We choose the stories to tell

We choose the stories to tell

No one on the Internet is living the life you think they are.

The opening line to last week’s edition of The Sunday Dispatches from Paul Jarvis. It touched a nerve. More accurately, it shook something loose in me.

Facebook, Twitter, Instagram, Snapchat, Google+, whatever your poison, they are all great. Great for you, for whatever you use them for. Whether it’s to keep in touch with family, friends, long-lost twice removed cousins, we’ve got a plethora of apps to be able to communicate with pretty much anyone.

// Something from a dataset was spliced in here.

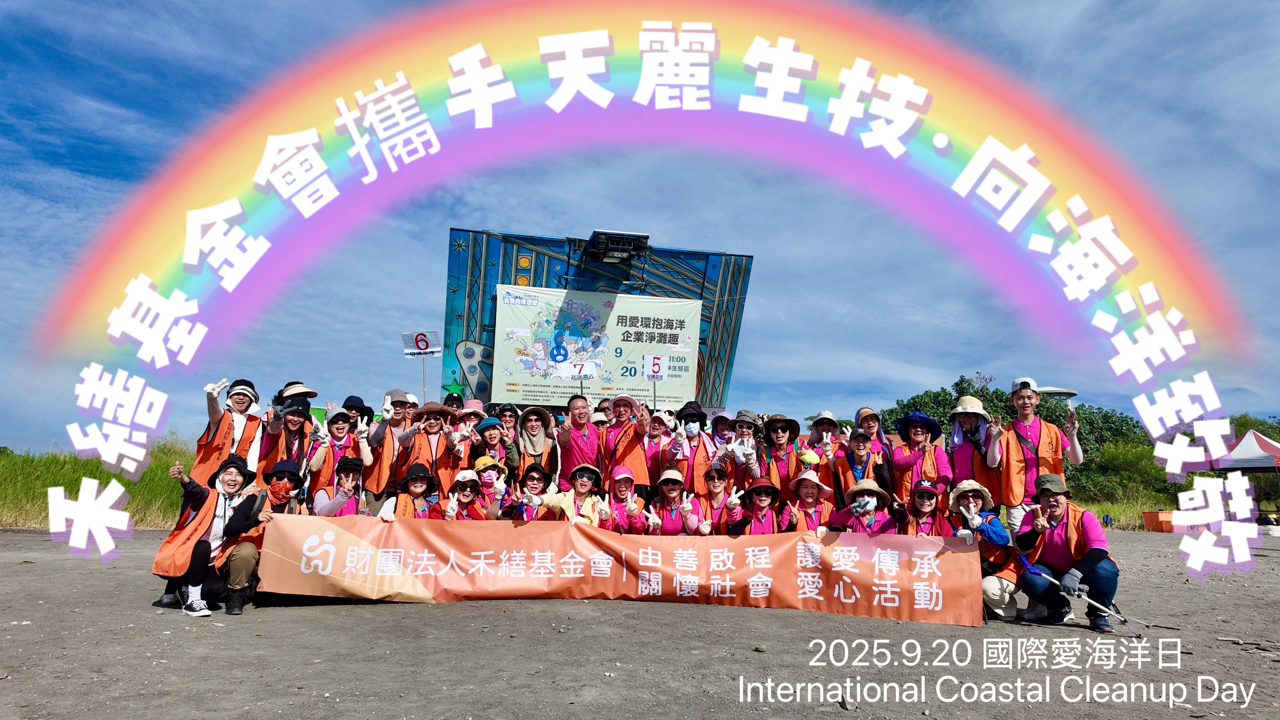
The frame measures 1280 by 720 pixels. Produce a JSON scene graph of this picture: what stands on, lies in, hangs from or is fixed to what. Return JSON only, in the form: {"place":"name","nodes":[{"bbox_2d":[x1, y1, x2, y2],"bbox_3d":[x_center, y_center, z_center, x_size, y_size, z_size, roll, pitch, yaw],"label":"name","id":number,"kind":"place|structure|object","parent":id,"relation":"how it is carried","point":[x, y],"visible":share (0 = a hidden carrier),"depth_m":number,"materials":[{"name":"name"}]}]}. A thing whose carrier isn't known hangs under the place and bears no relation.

But here’s the thing with me. I am insanely guilty of constantly comparing. Comparing what other people are doing to what I’m doing. Where they’re going. Who they’re seeing. Social media has made it that much easier to be able to see and hear that information. And I’ve let it bring me down.

As Anish put it to me, I’m “comparing my blooper reel to other people’s highlight reels”. Feeling like what I’m achieving or doing just isn’t good enough. Compared to so-and-so. Why am I so hell-bent on constantly comparing myself to others, rather than my previous achievements or what I want to accomplish? It makes no fucking sense!

I’ve toyed with just going dark on social media. But I don’t think I could do that. Mostly because I use Twitter so heavily for work, I’d be a little lost without it. And also, just going dark for a week or two isn’t going to solve the problem. It’ll put it off for a couple of weeks. I’ll be in a bubble of not knowing. And while that sounds fantastic, once the bubble’s popped, I’ll be right back to where I started.

So here I am saying, enough. Enough with the comparisons. Yes, they’re off climbing a mountain today and you’re stuck doing the housework, but you’re not going to take a photo of the dishes and put that up on Instagram. Oh, wait.

Choose to be good with your life without comparing it to anyone else’s – which is hard, but necessary. It’s never apples to apples. Since you’re never seeing their whole story, it’s more like apples to elephants.